* ACTIVITY
In the data below, the answer is the run of lines from the line containing "hfov_deg: 45.4" through the line containing "exposure_s: 1/15", both included; print it exactly and nothing else.

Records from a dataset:
┏━━

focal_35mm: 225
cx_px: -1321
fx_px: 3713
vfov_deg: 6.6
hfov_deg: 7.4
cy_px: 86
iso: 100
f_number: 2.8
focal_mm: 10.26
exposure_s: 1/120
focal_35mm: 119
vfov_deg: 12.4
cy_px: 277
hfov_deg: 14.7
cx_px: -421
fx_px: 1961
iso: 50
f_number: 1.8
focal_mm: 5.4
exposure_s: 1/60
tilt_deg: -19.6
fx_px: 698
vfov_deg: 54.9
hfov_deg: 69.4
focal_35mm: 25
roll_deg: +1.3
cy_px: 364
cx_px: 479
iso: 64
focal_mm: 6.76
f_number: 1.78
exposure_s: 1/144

┗━━
┏━━

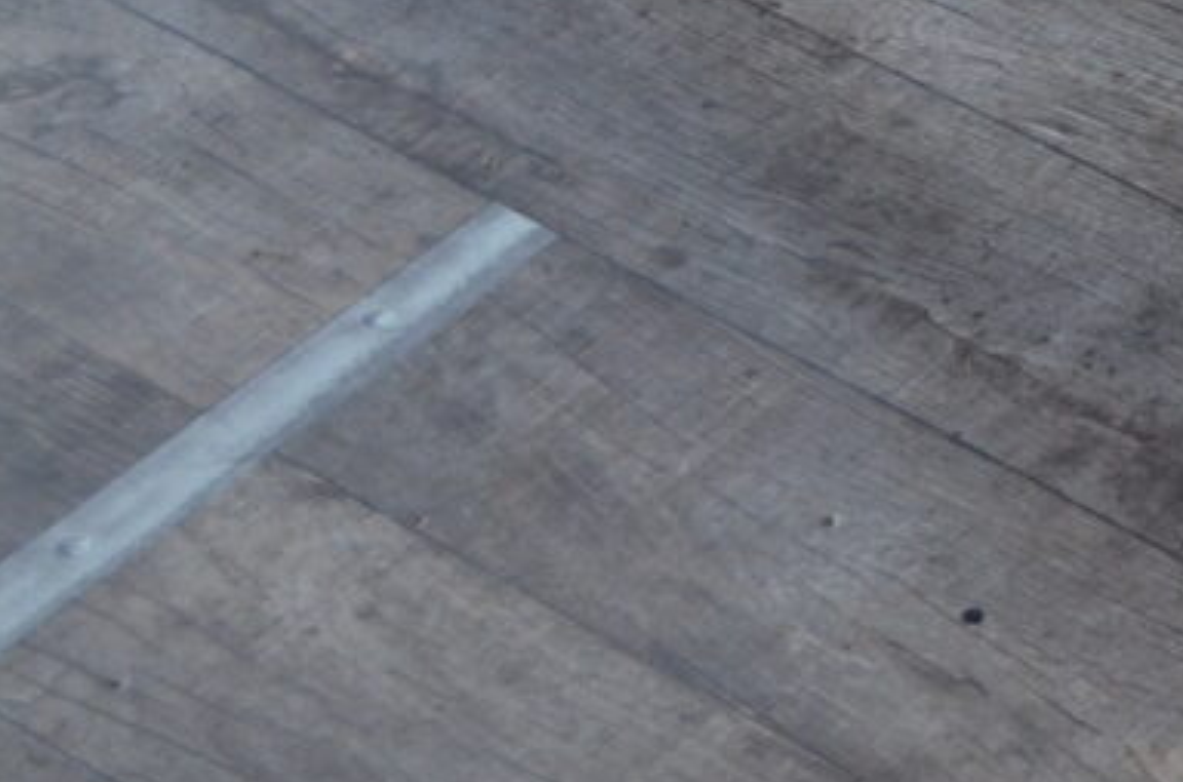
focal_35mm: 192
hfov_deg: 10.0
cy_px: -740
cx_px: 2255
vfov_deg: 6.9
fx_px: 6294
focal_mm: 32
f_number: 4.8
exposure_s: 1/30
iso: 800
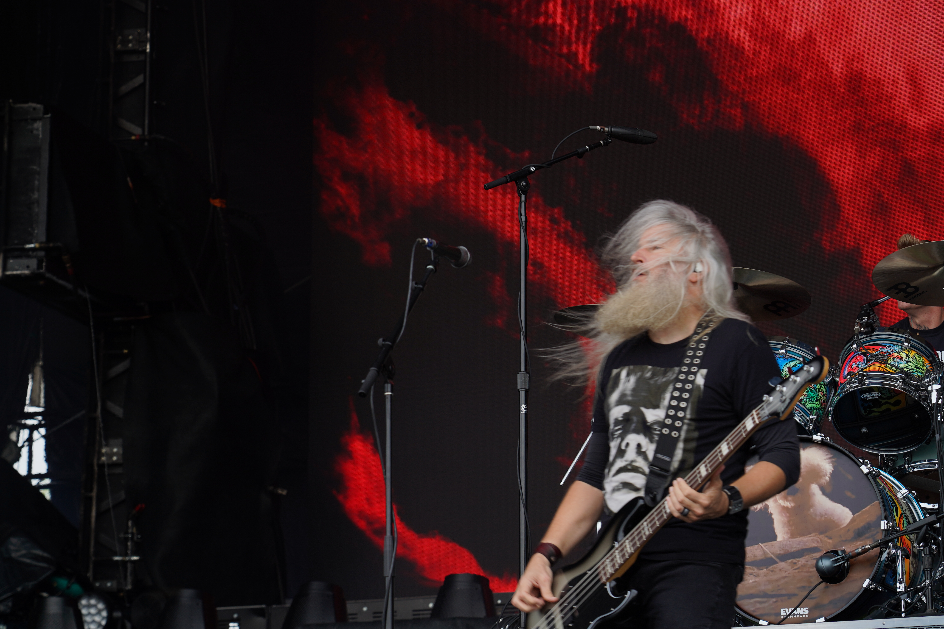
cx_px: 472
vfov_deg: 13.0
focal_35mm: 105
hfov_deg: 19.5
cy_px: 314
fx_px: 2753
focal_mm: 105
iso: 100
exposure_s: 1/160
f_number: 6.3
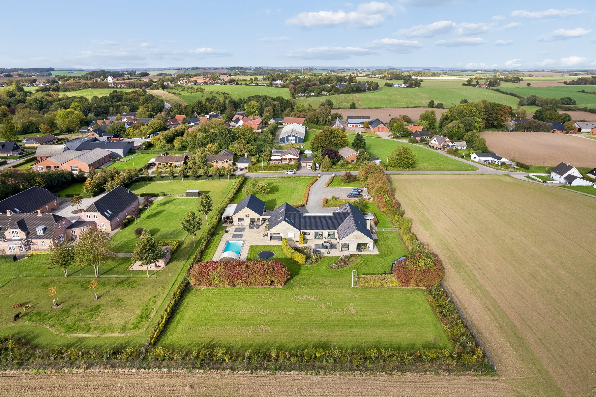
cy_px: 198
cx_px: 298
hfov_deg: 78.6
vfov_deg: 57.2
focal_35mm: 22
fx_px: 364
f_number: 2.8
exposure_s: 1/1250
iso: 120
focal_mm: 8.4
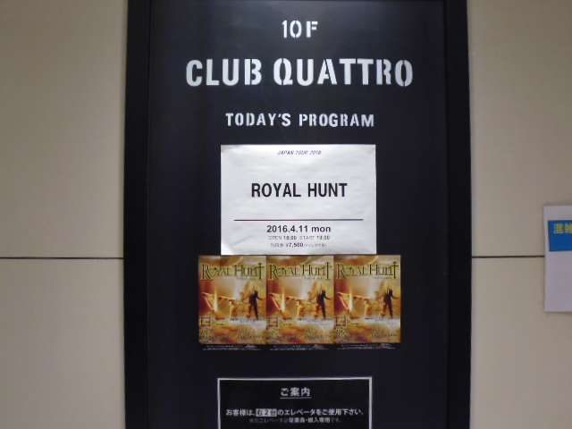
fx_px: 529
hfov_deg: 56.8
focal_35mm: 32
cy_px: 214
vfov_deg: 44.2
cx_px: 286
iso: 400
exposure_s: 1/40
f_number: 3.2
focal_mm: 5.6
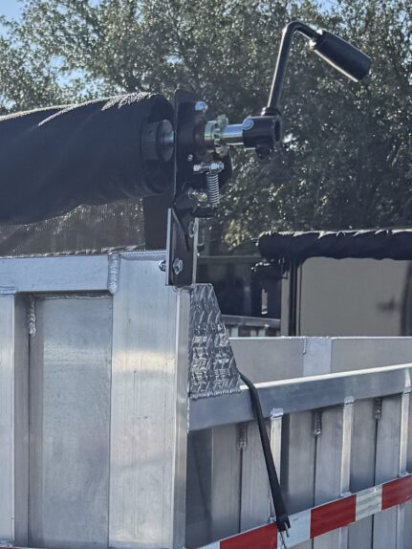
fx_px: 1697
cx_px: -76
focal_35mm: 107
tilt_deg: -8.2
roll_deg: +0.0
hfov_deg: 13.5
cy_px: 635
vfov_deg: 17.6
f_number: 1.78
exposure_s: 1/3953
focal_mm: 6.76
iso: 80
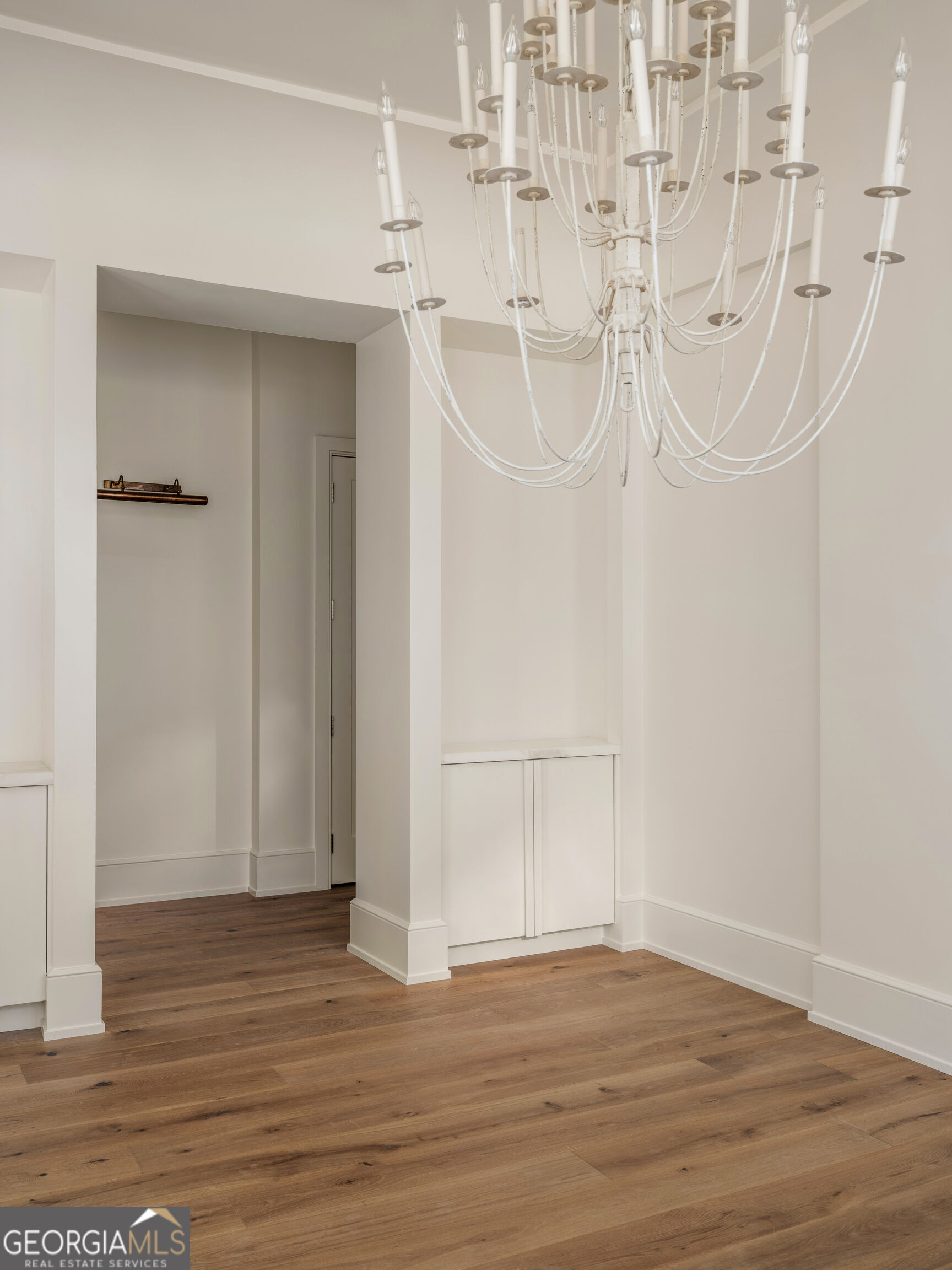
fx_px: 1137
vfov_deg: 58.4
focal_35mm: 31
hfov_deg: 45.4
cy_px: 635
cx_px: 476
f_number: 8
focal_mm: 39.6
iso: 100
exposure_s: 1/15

┗━━

* RESPONSE AREA
hfov_deg: 45.4
cy_px: 635
cx_px: 476
f_number: 8
focal_mm: 39.6
iso: 100
exposure_s: 1/15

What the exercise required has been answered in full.